The superimposed ceiling light from the neon tubes burns asymmetrical holes in the concrete, a white cable runs down the dark anthracite-colored pillar like a trace of painting.

In front of a support on the right, a white floor socket gapes as another, initially inexplicable spot of light on the floor.

The two museums stand side by side like a white and black Kaaba

The fact that Donald Judd's shelves, which are always ordered to be hung at the same height as a counterpart, is almost too predictable given the strict logistics of stacking volumes.

More cunning is the counteracting of the meticulous order recorded by Höfer in a not at all clean transparent transport box by the young artist Nina Canell in the purest dreamland of Liechtenstein.

The Arte Povera sculptor of the dirt installed a socket on the side of the slim Plexiglas rectangle, which electrostatically charges its walls and almost magically attracts the dust, which is basically not tolerated in either the museum or the warehouse, and thus the sterility of the pure geometry relish contaminated.

The five paintings by the Austrian abstract artist Verena Loewensberg from 1985 appear similarly anarchic,

which appears to have been stacked on top of each other, with its restless contours merging into a single-colored inner surface, which is then connected to the surrounding space, which is painted just as flatly.
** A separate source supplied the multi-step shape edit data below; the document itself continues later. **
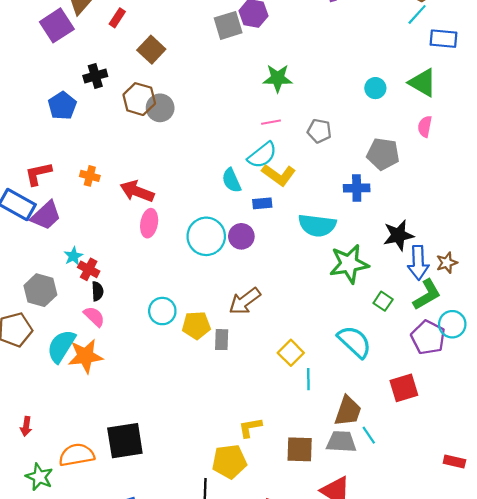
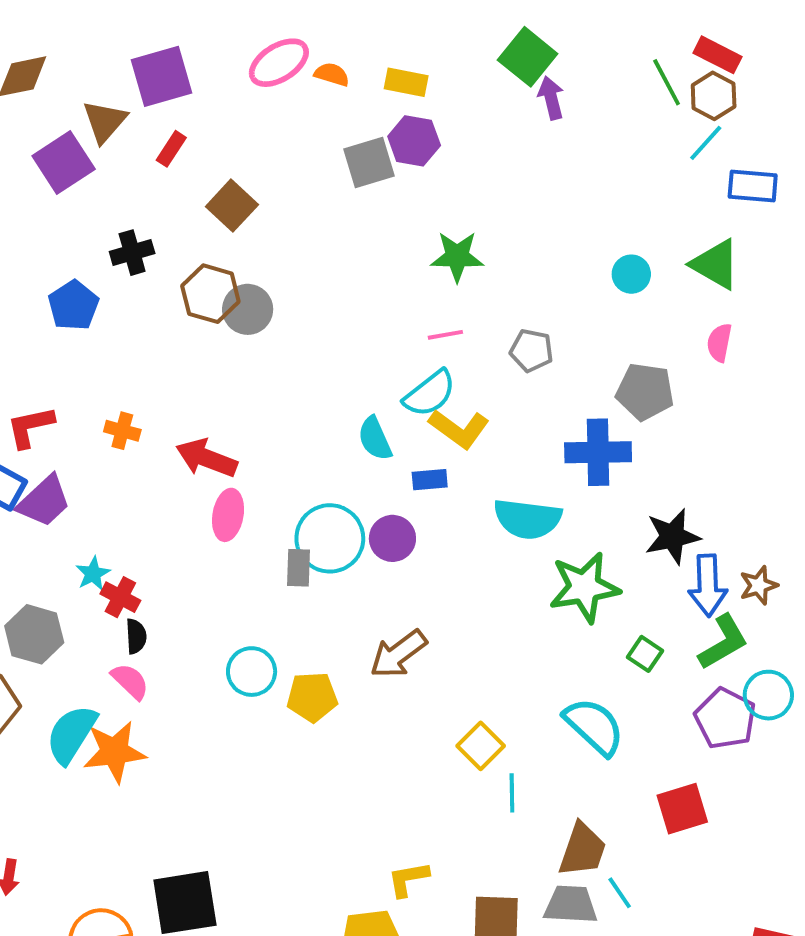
blue cross: (357, 188) -> (598, 452), size x1.4
gray rectangle: (222, 340) -> (299, 568), moved

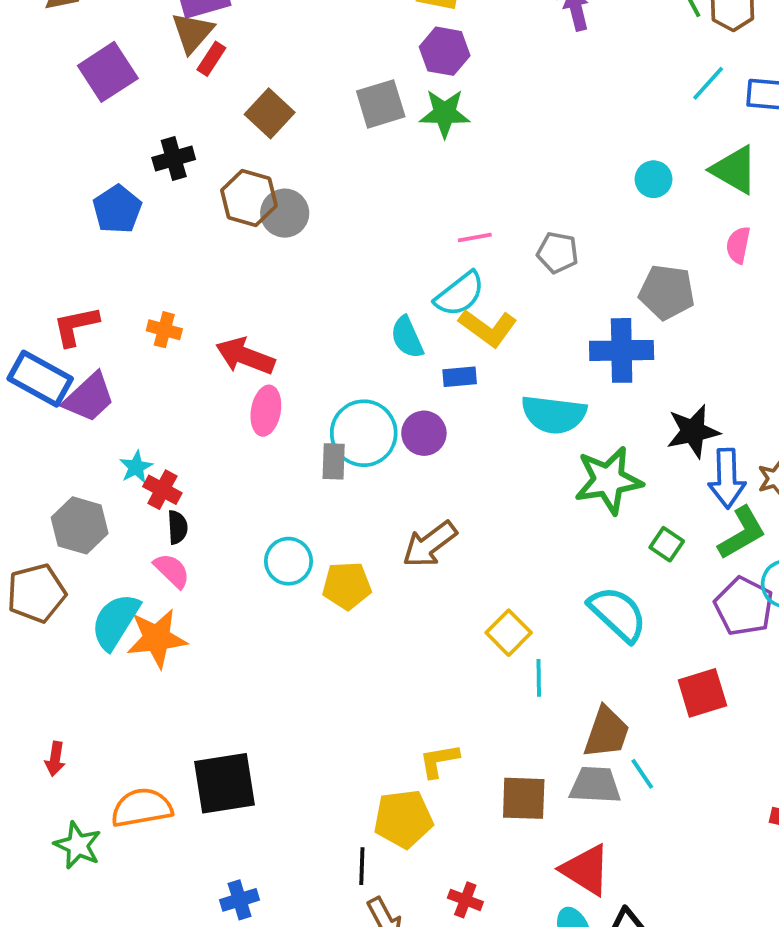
brown triangle: (105, 121) -> (193, 32), moved
cyan line: (706, 143) -> (708, 83), moved
gray square: (369, 163) -> (381, 104), moved
green star: (457, 256) -> (445, 113), moved

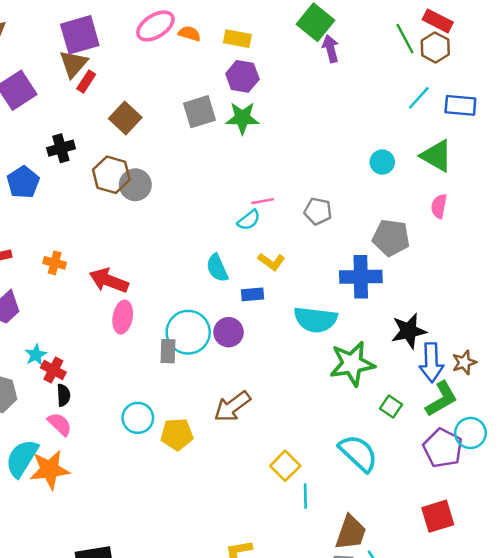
cyan semicircle: (460, 294) -> (249, 220), moved, size x0.7
yellow L-shape: (488, 328) -> (271, 262), size x0.7
red square: (702, 693) -> (438, 516), moved

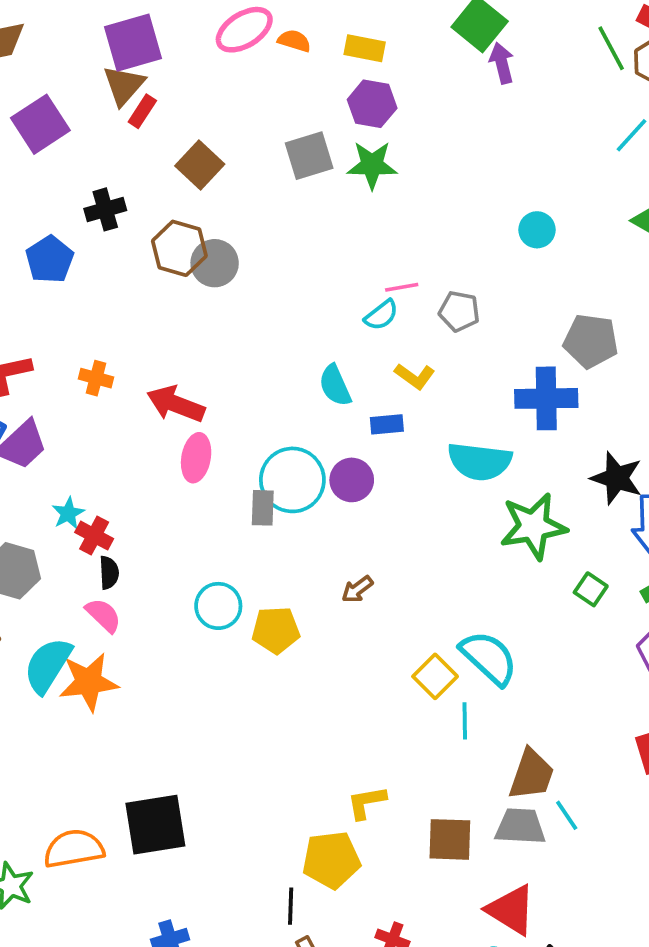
cyan circle: (382, 162) -> (537, 230), moved
gray pentagon: (318, 211) -> (459, 311), moved
black star: (409, 331) -> (617, 478), turned 30
brown arrow: (232, 407) -> (357, 589), size x0.6
cyan semicircle: (358, 453) -> (489, 658), moved

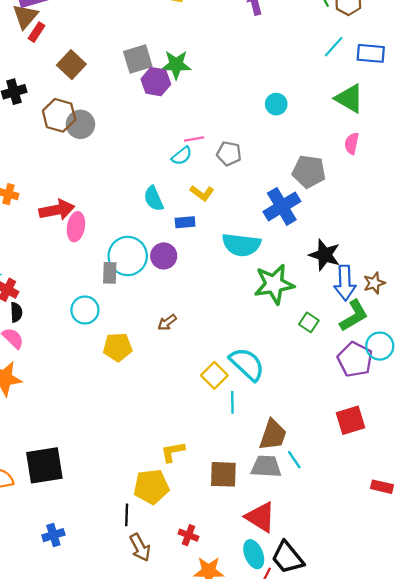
purple hexagon: (372, 104) -> (156, 82), moved
blue cross: (546, 398) -> (282, 206), turned -30
red arrow: (176, 404) -> (57, 210), turned 148
pink ellipse: (196, 458) -> (76, 227), moved
cyan circle: (218, 606) -> (85, 310), moved

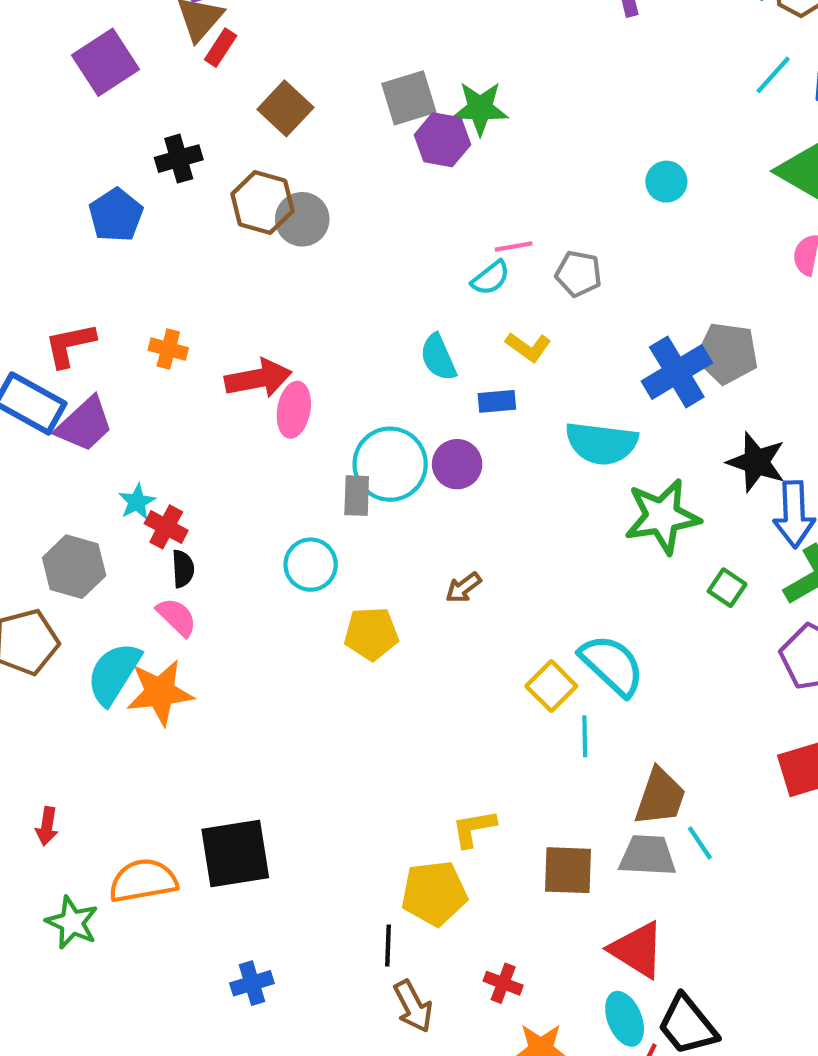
gray pentagon: (309, 172) -> (727, 353), moved

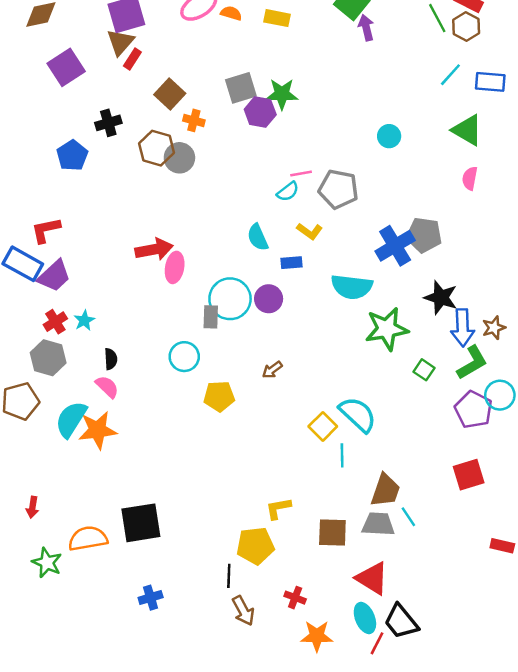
gray pentagon: (578, 274) -> (338, 189), size x1.5
orange cross: (168, 349) -> (194, 120), moved
red cross: (166, 527) -> (55, 322), moved, turned 30

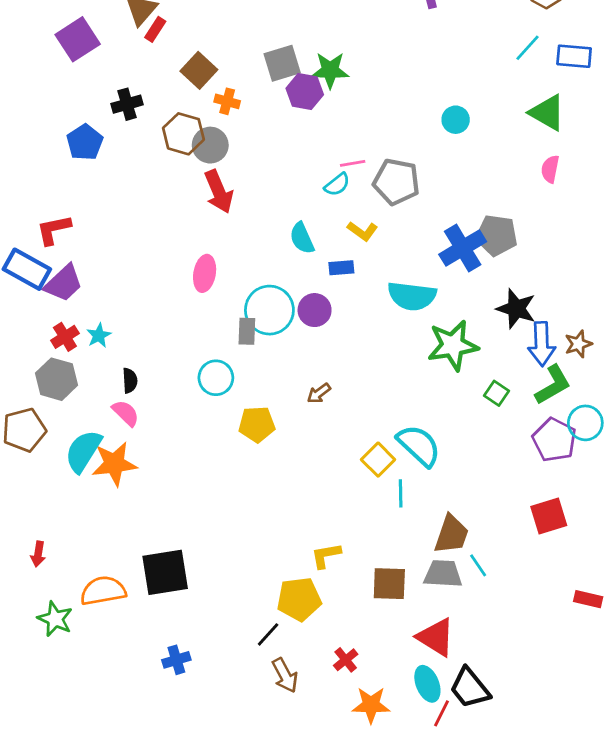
red arrow: (154, 249) -> (219, 192), moved, turned 78
black line: (229, 576) -> (268, 634), turned 40
red cross: (295, 598) -> (346, 660), turned 30

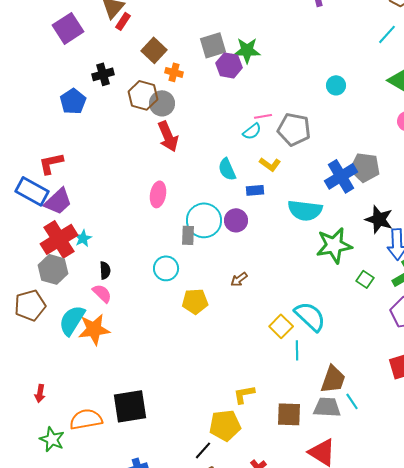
red cross: (65, 337) -> (59, 239), size x1.8

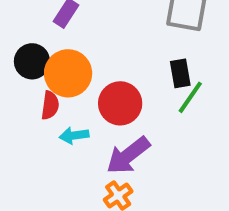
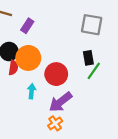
red semicircle: (50, 105) -> (13, 68), moved
cyan arrow: (74, 135) -> (32, 91), turned 104

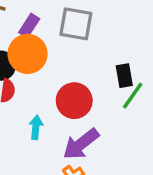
gray square: (92, 25) -> (76, 24), moved
orange circle: (28, 58) -> (28, 54), moved

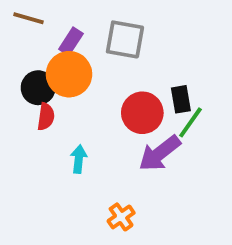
red circle: (74, 101) -> (142, 113), moved
purple arrow: (81, 144) -> (160, 153), moved

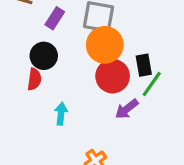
orange circle: (69, 74) -> (105, 45), moved
black circle: (38, 88) -> (44, 56), moved
purple arrow: (160, 153) -> (127, 109), size x0.7

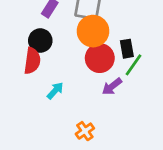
red semicircle: (34, 79) -> (32, 61), size x1.4
cyan arrow: (61, 114) -> (55, 91), turned 36

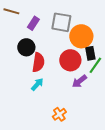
orange circle: (93, 31) -> (81, 36), moved
red semicircle: (32, 61) -> (38, 62), moved

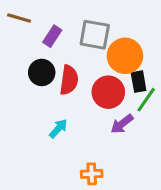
red semicircle: (38, 62) -> (69, 80), moved
orange cross: (59, 114) -> (92, 174), turned 32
At the same time, Malevich's squares are twisted into one another, drawing their tension from the indissoluble longing for balanced order and deviation.

The strongest picture in the series, lemon yellow on the inside with a pale green frame, is also the last by the artist and is no longer signed.

The juxtaposition of Höfer’s view of the “Triesen art depot” – which museologists like to call “picture prison” because the paintings are locked on extendable wire mesh – and Giulio Paolini’s “Copia dal vero” from 1976 is peppered with allusions, because both pictures reveal through Conceal: The photograph presents almost exclusively empty frames, some of which are staggered into one another, as abstract rectangular shapes that themselves result in an image similar to that of Mondrian, who is also represented in the show.

On the other hand, the opposite work by Paolini, to be translated “After Life” or “Copy of the True”, opens up a vertical, rectangular canvas picture in a medieval triptych form,

inverting the center panel, revealing the stretcher and unprimed dark canvas as the paint-inhaling 'inside' of the picture, while the side wings reveal the smooth white primed exterior.

Inside the central part, however, floats a flawless, pure white canvas, which the painter interlocks with the side parts like hinges through shadowy graphite hatchings - the outside world of the inside world of the outside world, so to speak, which Paolini here in the typical seventies style of the painful questioning of the picture and M. -C.-Escher-haft unfolds forever.